Exercise –
Exact transcription with no images: write out all of the entries below.
- Opening Delimiter -
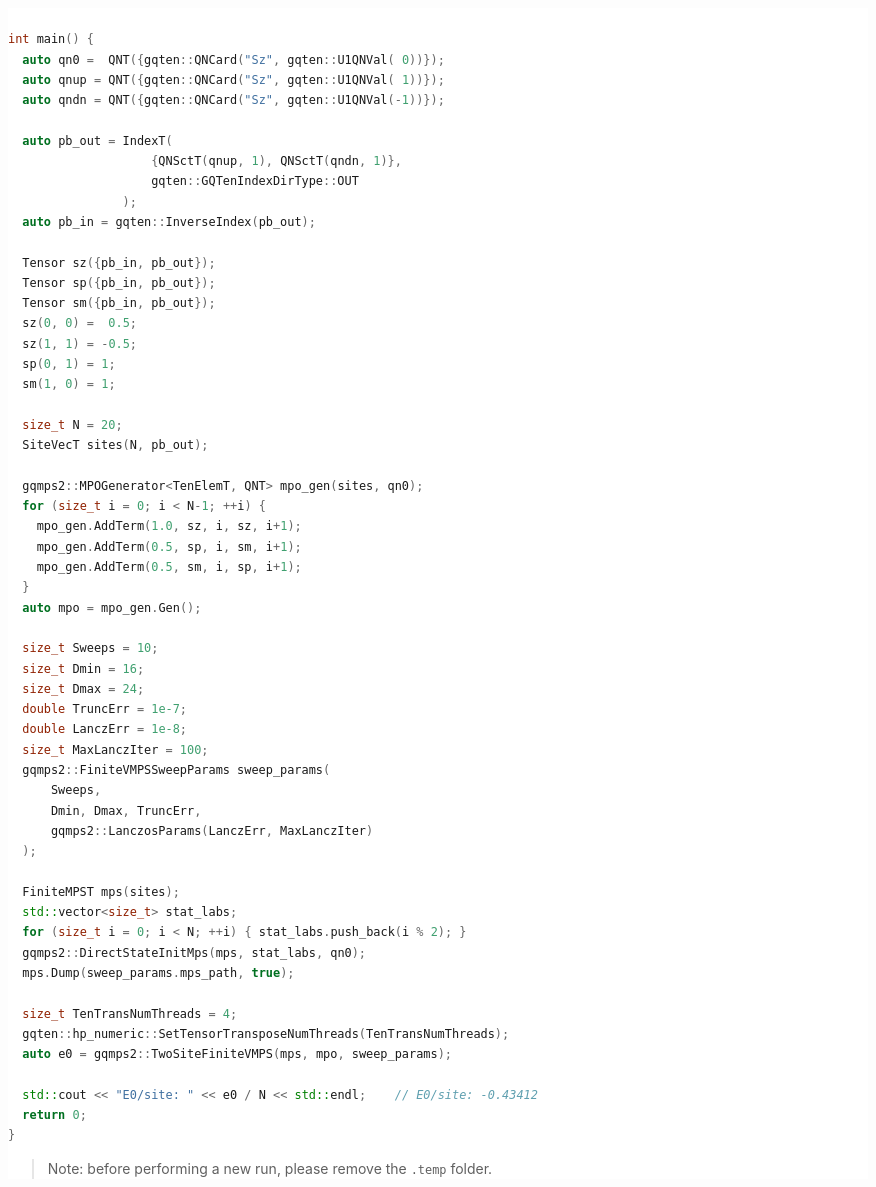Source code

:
 ```cpp

int main() {
  auto qn0 =  QNT({gqten::QNCard("Sz", gqten::U1QNVal( 0))});
  auto qnup = QNT({gqten::QNCard("Sz", gqten::U1QNVal( 1))});
  auto qndn = QNT({gqten::QNCard("Sz", gqten::U1QNVal(-1))});

  auto pb_out = IndexT(
                    {QNSctT(qnup, 1), QNSctT(qndn, 1)},
                    gqten::GQTenIndexDirType::OUT
                );
  auto pb_in = gqten::InverseIndex(pb_out);

  Tensor sz({pb_in, pb_out});
  Tensor sp({pb_in, pb_out});
  Tensor sm({pb_in, pb_out});
  sz(0, 0) =  0.5;
  sz(1, 1) = -0.5;
  sp(0, 1) = 1;
  sm(1, 0) = 1;

  size_t N = 20;
  SiteVecT sites(N, pb_out);

  gqmps2::MPOGenerator<TenElemT, QNT> mpo_gen(sites, qn0);
  for (size_t i = 0; i < N-1; ++i) {
    mpo_gen.AddTerm(1.0, sz, i, sz, i+1);
    mpo_gen.AddTerm(0.5, sp, i, sm, i+1);
    mpo_gen.AddTerm(0.5, sm, i, sp, i+1);
  }
  auto mpo = mpo_gen.Gen();

  size_t Sweeps = 10;
  size_t Dmin = 16;
  size_t Dmax = 24;
  double TruncErr = 1e-7;
  double LanczErr = 1e-8;
  size_t MaxLanczIter = 100;
  gqmps2::FiniteVMPSSweepParams sweep_params(
      Sweeps,
      Dmin, Dmax, TruncErr,
      gqmps2::LanczosParams(LanczErr, MaxLanczIter)
  );

  FiniteMPST mps(sites);
  std::vector<size_t> stat_labs;
  for (size_t i = 0; i < N; ++i) { stat_labs.push_back(i % 2); }
  gqmps2::DirectStateInitMps(mps, stat_labs, qn0);
  mps.Dump(sweep_params.mps_path, true);

  size_t TenTransNumThreads = 4;
  gqten::hp_numeric::SetTensorTransposeNumThreads(TenTransNumThreads);
  auto e0 = gqmps2::TwoSiteFiniteVMPS(mps, mpo, sweep_params);

  std::cout << "E0/site: " << e0 / N << std::endl;    // E0/site: -0.43412
  return 0;
}
```
> Note: before performing a new run, please remove the `.temp` folder.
- Closing Delimiter -
Written answer –
Source code

:
 ```cpp

int main() {
  auto qn0 =  QNT({gqten::QNCard("Sz", gqten::U1QNVal( 0))});
  auto qnup = QNT({gqten::QNCard("Sz", gqten::U1QNVal( 1))});
  auto qndn = QNT({gqten::QNCard("Sz", gqten::U1QNVal(-1))});

  auto pb_out = IndexT(
                    {QNSctT(qnup, 1), QNSctT(qndn, 1)},
                    gqten::GQTenIndexDirType::OUT
                );
  auto pb_in = gqten::InverseIndex(pb_out);

  Tensor sz({pb_in, pb_out});
  Tensor sp({pb_in, pb_out});
  Tensor sm({pb_in, pb_out});
  sz(0, 0) =  0.5;
  sz(1, 1) = -0.5;
  sp(0, 1) = 1;
  sm(1, 0) = 1;

  size_t N = 20;
  SiteVecT sites(N, pb_out);

  gqmps2::MPOGenerator<TenElemT, QNT> mpo_gen(sites, qn0);
  for (size_t i = 0; i < N-1; ++i) {
    mpo_gen.AddTerm(1.0, sz, i, sz, i+1);
    mpo_gen.AddTerm(0.5, sp, i, sm, i+1);
    mpo_gen.AddTerm(0.5, sm, i, sp, i+1);
  }
  auto mpo = mpo_gen.Gen();

  size_t Sweeps = 10;
  size_t Dmin = 16;
  size_t Dmax = 24;
  double TruncErr = 1e-7;
  double LanczErr = 1e-8;
  size_t MaxLanczIter = 100;
  gqmps2::FiniteVMPSSweepParams sweep_params(
      Sweeps,
      Dmin, Dmax, TruncErr,
      gqmps2::LanczosParams(LanczErr, MaxLanczIter)
  );

  FiniteMPST mps(sites);
  std::vector<size_t> stat_labs;
  for (size_t i = 0; i < N; ++i) { stat_labs.push_back(i % 2); }
  gqmps2::DirectStateInitMps(mps, stat_labs, qn0);
  mps.Dump(sweep_params.mps_path, true);

  size_t TenTransNumThreads = 4;
  gqten::hp_numeric::SetTensorTransposeNumThreads(TenTransNumThreads);
  auto e0 = gqmps2::TwoSiteFiniteVMPS(mps, mpo, sweep_params);

  std::cout << "E0/site: " << e0 / N << std::endl;    // E0/site: -0.43412
  return 0;
}
```
> Note: before performing a new run, please remove the `.temp` folder.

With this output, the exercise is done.